(Data listing Opens)

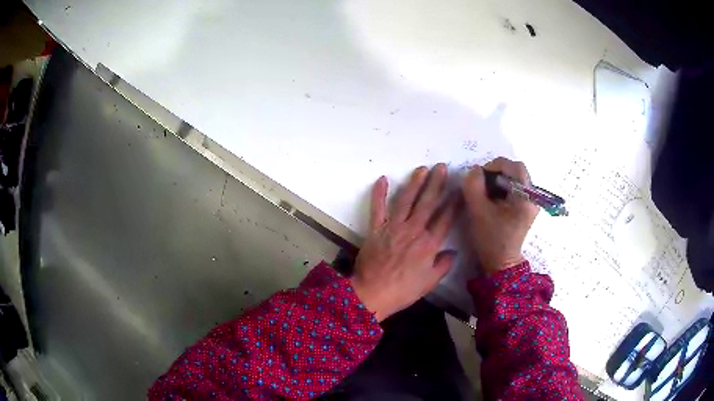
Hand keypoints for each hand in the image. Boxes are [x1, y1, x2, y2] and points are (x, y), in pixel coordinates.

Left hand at [350, 164, 459, 321]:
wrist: (373, 293)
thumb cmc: (403, 290)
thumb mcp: (430, 282)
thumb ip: (443, 265)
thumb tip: (452, 252)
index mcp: (429, 243)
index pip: (445, 218)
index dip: (453, 202)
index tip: (459, 189)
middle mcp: (413, 230)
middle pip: (427, 203)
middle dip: (436, 183)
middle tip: (441, 167)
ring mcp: (393, 227)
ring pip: (406, 200)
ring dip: (415, 183)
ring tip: (422, 169)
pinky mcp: (376, 229)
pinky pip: (377, 208)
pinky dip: (379, 193)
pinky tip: (383, 179)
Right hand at [463, 157, 538, 274]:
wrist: (501, 262)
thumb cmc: (491, 239)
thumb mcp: (478, 211)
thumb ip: (473, 186)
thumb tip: (475, 170)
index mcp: (526, 197)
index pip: (514, 167)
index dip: (494, 166)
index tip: (480, 177)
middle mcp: (533, 196)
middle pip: (516, 171)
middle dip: (497, 173)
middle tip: (482, 184)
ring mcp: (532, 201)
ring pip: (515, 178)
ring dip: (499, 180)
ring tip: (486, 193)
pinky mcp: (527, 206)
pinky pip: (516, 187)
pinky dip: (503, 187)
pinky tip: (494, 200)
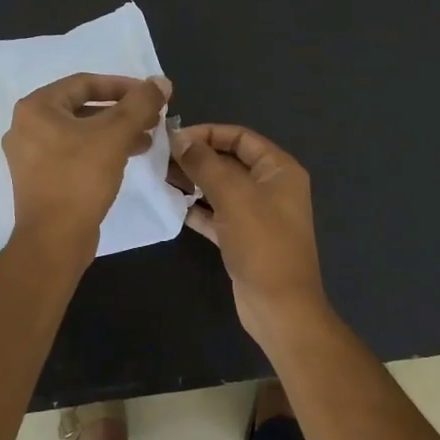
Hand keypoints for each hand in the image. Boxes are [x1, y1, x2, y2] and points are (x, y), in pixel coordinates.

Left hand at [3, 73, 170, 258]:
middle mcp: (26, 127)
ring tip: (146, 140)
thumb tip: (161, 81)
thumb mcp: (115, 135)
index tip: (151, 95)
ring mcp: (30, 156)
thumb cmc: (80, 178)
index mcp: (36, 108)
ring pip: (80, 133)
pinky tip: (126, 159)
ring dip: (114, 132)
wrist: (55, 240)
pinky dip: (100, 151)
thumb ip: (140, 104)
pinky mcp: (40, 180)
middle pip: (82, 108)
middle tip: (151, 118)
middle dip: (121, 112)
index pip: (85, 83)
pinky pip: (74, 154)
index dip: (122, 85)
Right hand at [170, 123, 329, 344]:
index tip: (173, 138)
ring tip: (160, 178)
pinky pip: (217, 214)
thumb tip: (180, 138)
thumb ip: (205, 164)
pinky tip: (172, 205)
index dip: (208, 133)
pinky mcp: (244, 238)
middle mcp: (271, 187)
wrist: (279, 306)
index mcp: (279, 169)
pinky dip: (197, 209)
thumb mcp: (234, 196)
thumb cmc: (262, 244)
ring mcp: (258, 214)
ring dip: (194, 182)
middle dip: (197, 158)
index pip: (241, 137)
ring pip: (221, 188)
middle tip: (159, 158)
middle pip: (230, 161)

(Data listing Closes)

- What the task asks:
Print the data once more without any change, skipping each picture.

- Written solution:
Hand keypoints for each hand in the image. Boxes are [x1, y1, x2, y2] and points are (x, y), in pixel coordinates.

Left hand at [350, 164, 459, 321]:
wrist: (373, 293)
thumb cmc: (403, 290)
thumb mcp: (430, 282)
thumb ip: (443, 265)
thumb tip: (452, 252)
index mcp: (429, 243)
index pip: (445, 218)
index dip: (453, 202)
index tip: (459, 189)
middle mcp: (413, 230)
middle pip: (427, 203)
middle dip: (436, 183)
middle tip: (441, 167)
ring mcp: (393, 227)
ring pip: (406, 200)
ring dip: (415, 183)
ring tip: (422, 169)
pinky mcp: (376, 229)
pinky pip: (377, 208)
pinky dip: (379, 193)
pinky tip: (383, 179)
Right hand at [463, 157, 538, 274]:
wrist: (501, 262)
thumb cmc: (491, 239)
thumb mcp: (478, 211)
thumb ip: (473, 186)
thumb tip: (475, 170)
index mcp: (526, 197)
index pip: (514, 167)
index dip: (494, 166)
index tip: (480, 177)
middle mcp: (533, 196)
middle pip: (516, 171)
middle dip: (497, 173)
middle tip: (482, 184)
ring mcp: (532, 201)
ring pip: (515, 178)
ring dip: (499, 180)
ring tip: (486, 193)
pinky mcp: (527, 206)
pinky pip: (516, 187)
pinky dip: (503, 187)
pinky tip: (494, 200)
Hand keypoints for each hand in the image. Boxes are [x1, y1, x2, y2] and points are (x, y), in pixel coordinates.

Left hand at [3, 73, 170, 258]:
middle mcp: (26, 127)
ring tip: (146, 140)
thumb tip: (161, 81)
thumb mcp: (115, 135)
index tip: (151, 95)
ring mcp: (30, 156)
thumb cmc: (80, 178)
index mcp: (36, 108)
ring pip: (80, 133)
pinky tip: (126, 159)
ring dip: (114, 132)
wrist: (55, 240)
pinky dip: (100, 151)
thumb ip: (140, 104)
pinky mcp: (40, 180)
middle pip: (82, 108)
middle tip: (151, 118)
middle dip: (121, 112)
index pip: (85, 83)
pinky pip: (74, 154)
index dip: (122, 85)
Right hand at [170, 123, 329, 344]:
index tip: (173, 138)
ring tip: (160, 178)
pinky pip: (217, 214)
thumb tip: (180, 138)
thumb ip: (205, 164)
pinky tip: (172, 205)
index dip: (208, 133)
pinky mcp: (244, 238)
middle mcp: (271, 187)
wrist: (279, 306)
index mcp: (279, 169)
pinky dip: (197, 209)
thumb mcp: (234, 196)
thumb cmc: (262, 244)
ring mcp: (258, 214)
ring dip: (194, 182)
middle dip: (197, 158)
index pip: (241, 137)
ring pip: (221, 188)
middle tip: (159, 158)
middle pip: (230, 161)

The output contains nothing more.